Writing with Spin, Alfred Soto deemed Midnight Memories "the best boy-band album since No Strings Attached while complimenting the "inspired juxtapositions like early-’60s twang guitar and parade-ground beats."
However, some were less enthusiastic. Many critics argued the absence of their previous work, deeming it "not special" and "forgettable" and some felt it was too mature for their core audience and didn't come off as mature as expected through their themes.

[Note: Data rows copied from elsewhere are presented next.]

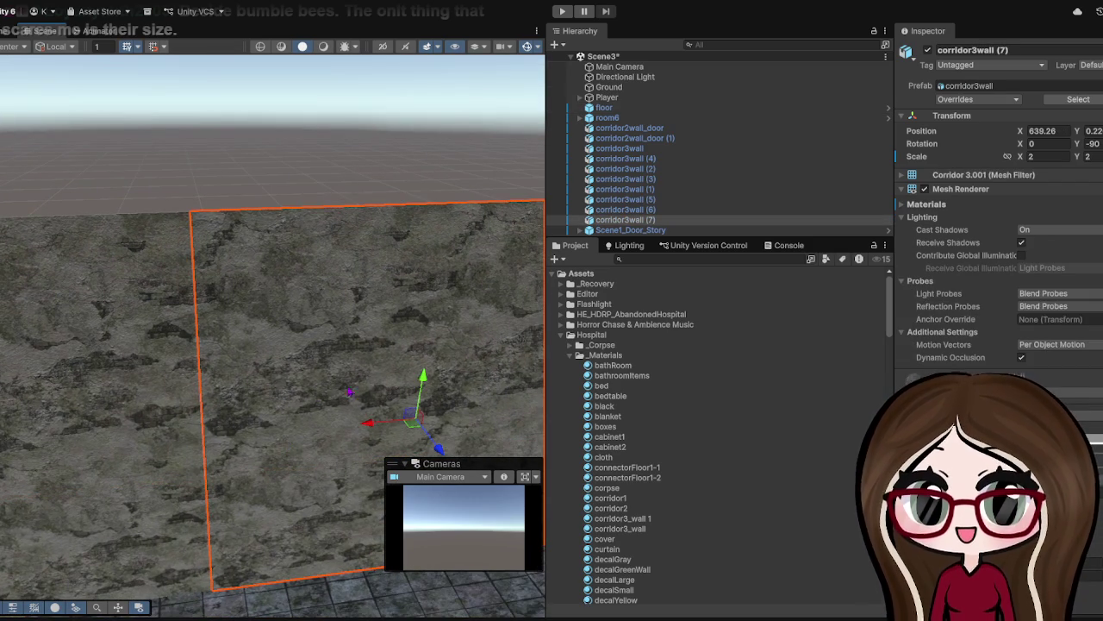
left_click_drag(368, 423, 365, 428)
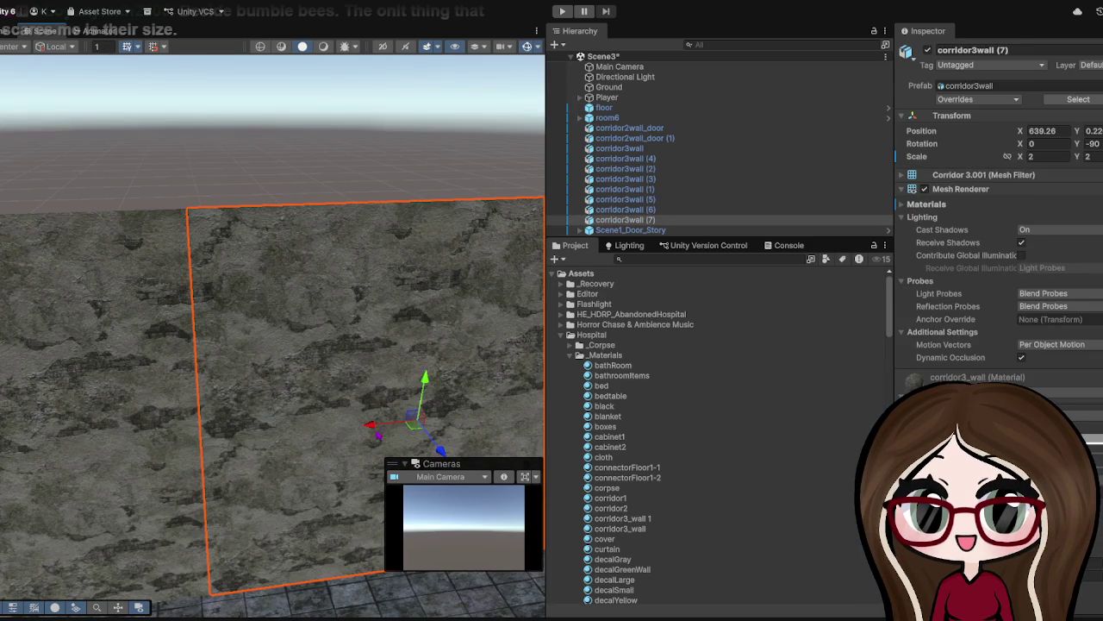
left_click(226, 158)
left_click(147, 460)
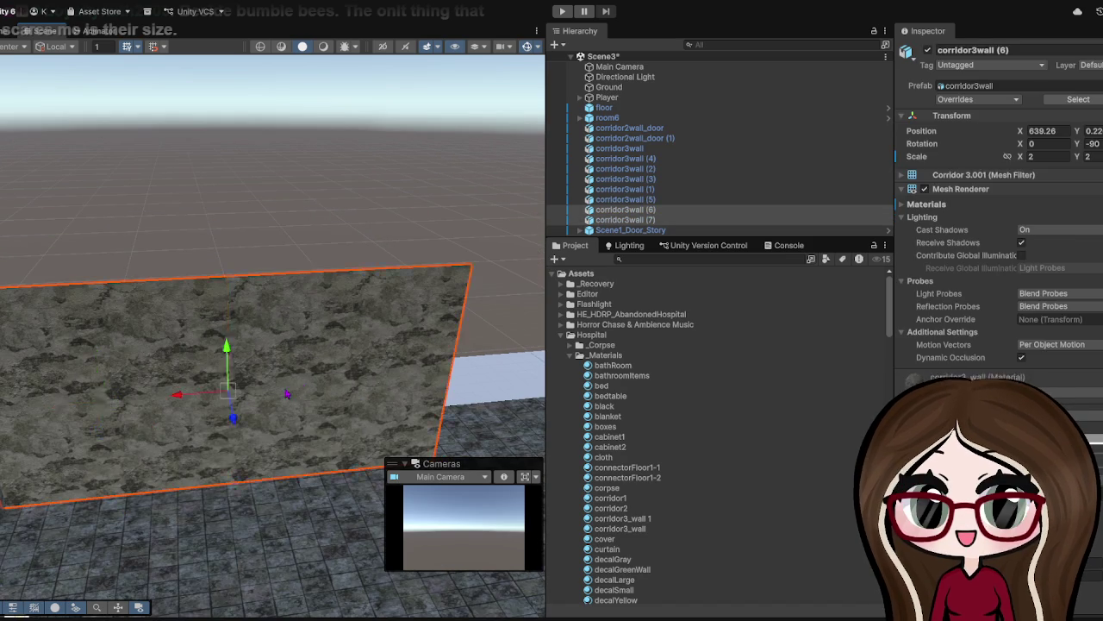
- Duplicate the two selected stone walls and line the copies up along X as corridor3wall (8) and (9)
scroll(287, 394, "down", 3)
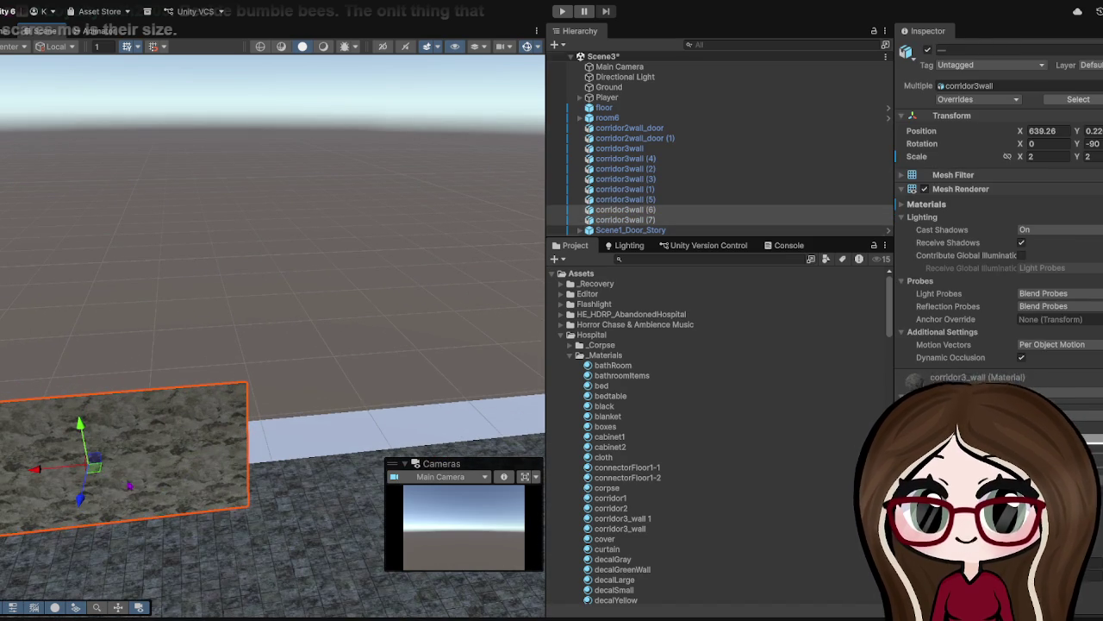
key("ctrl+d")
left_click_drag(37, 473, 362, 448)
scroll(362, 448, "up", 5)
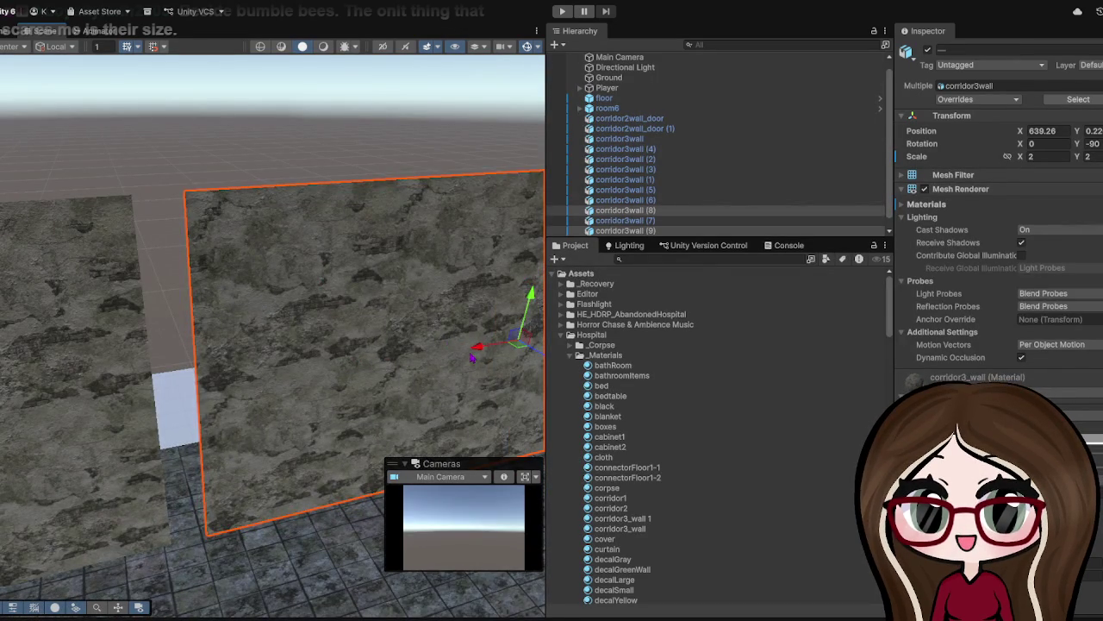
left_click_drag(473, 357, 448, 366)
scroll(266, 268, "down", 5)
left_click(392, 353)
left_click_drag(396, 356, 393, 361)
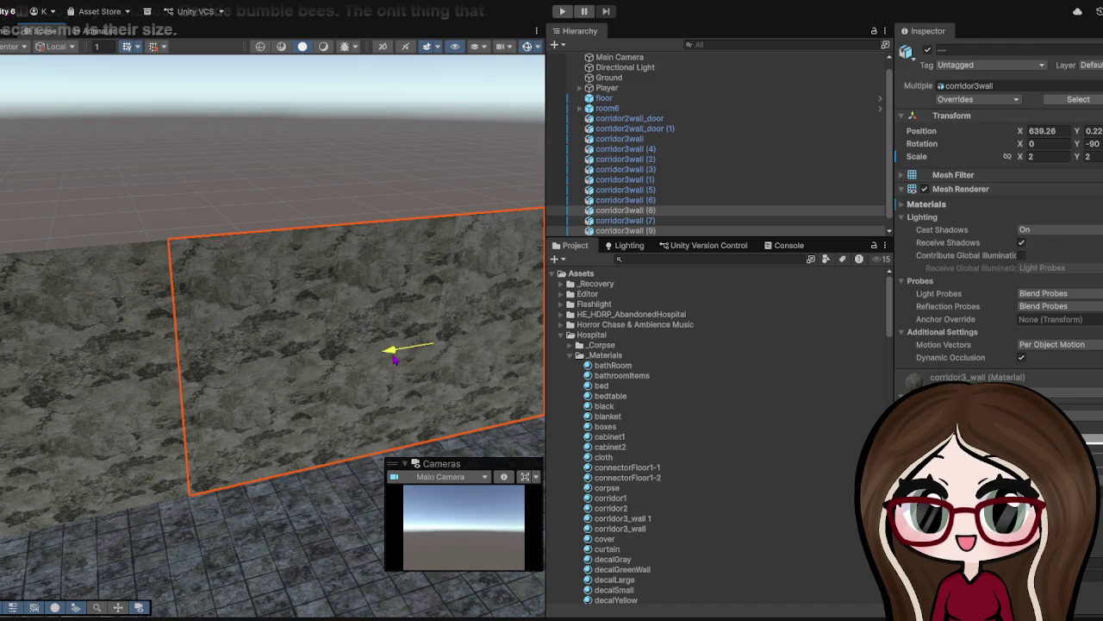
left_click(316, 206)
scroll(313, 212, "up", 3)
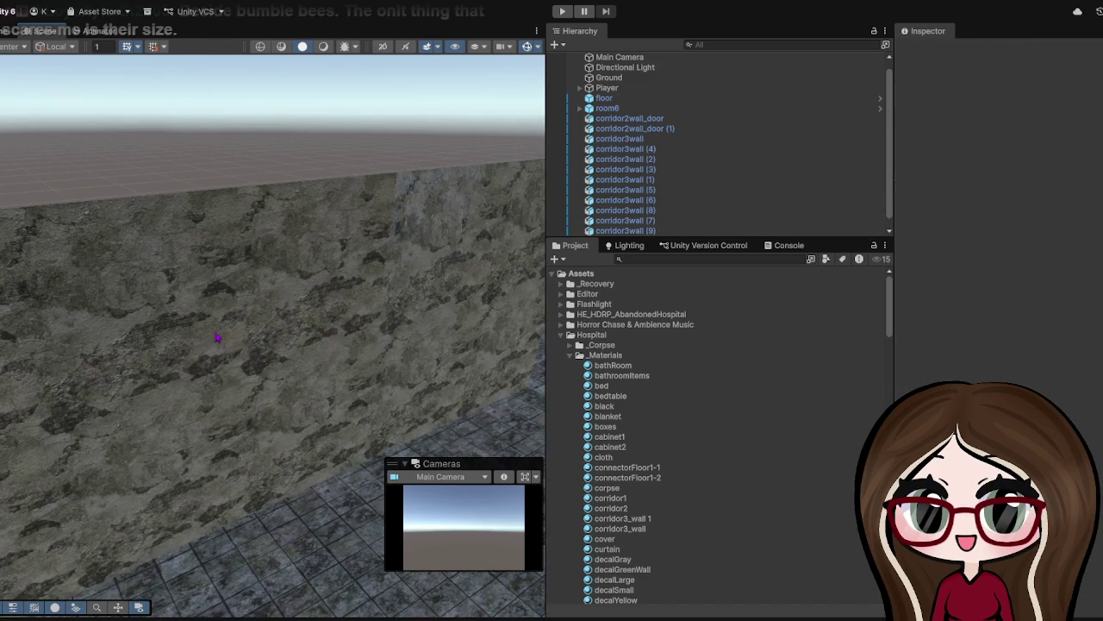
left_click(216, 331)
scroll(258, 362, "down", 5)
- Duplicate corridor3wall (9) into corridor3wall (10) and slide it right to extend the row
mouse_move(266, 421)
left_mouse_down()
mouse_move(246, 419)
mouse_move(365, 472)
mouse_move(513, 395)
left_mouse_up()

Rob Tannebaum of Rolling Stone gave a mixed review, commenting that "they joyfully plunder rock riffs and hip-hop beats, but a logjam of lousy ballads suggests Bryan Adams embodies their ideal of maturity".
Jim Farber from Daily News gave it three stars out of five, arguing that most of the songs "sounds much like any goo from the guys."
Speaking of the musical style of the album, he stated that although "there probably are just enough newbies to extend the band's brand for this small window before the next thing comes along," he believed the group presented an image too mature for their core audience, saying: "One Direction must reconcile this range with their own growth spurts," and describing the grown-up appearance of the band members since their debut single as "a big change in just three years."
Andy Gill of The Independent called the album "a clumsy attempt at rock."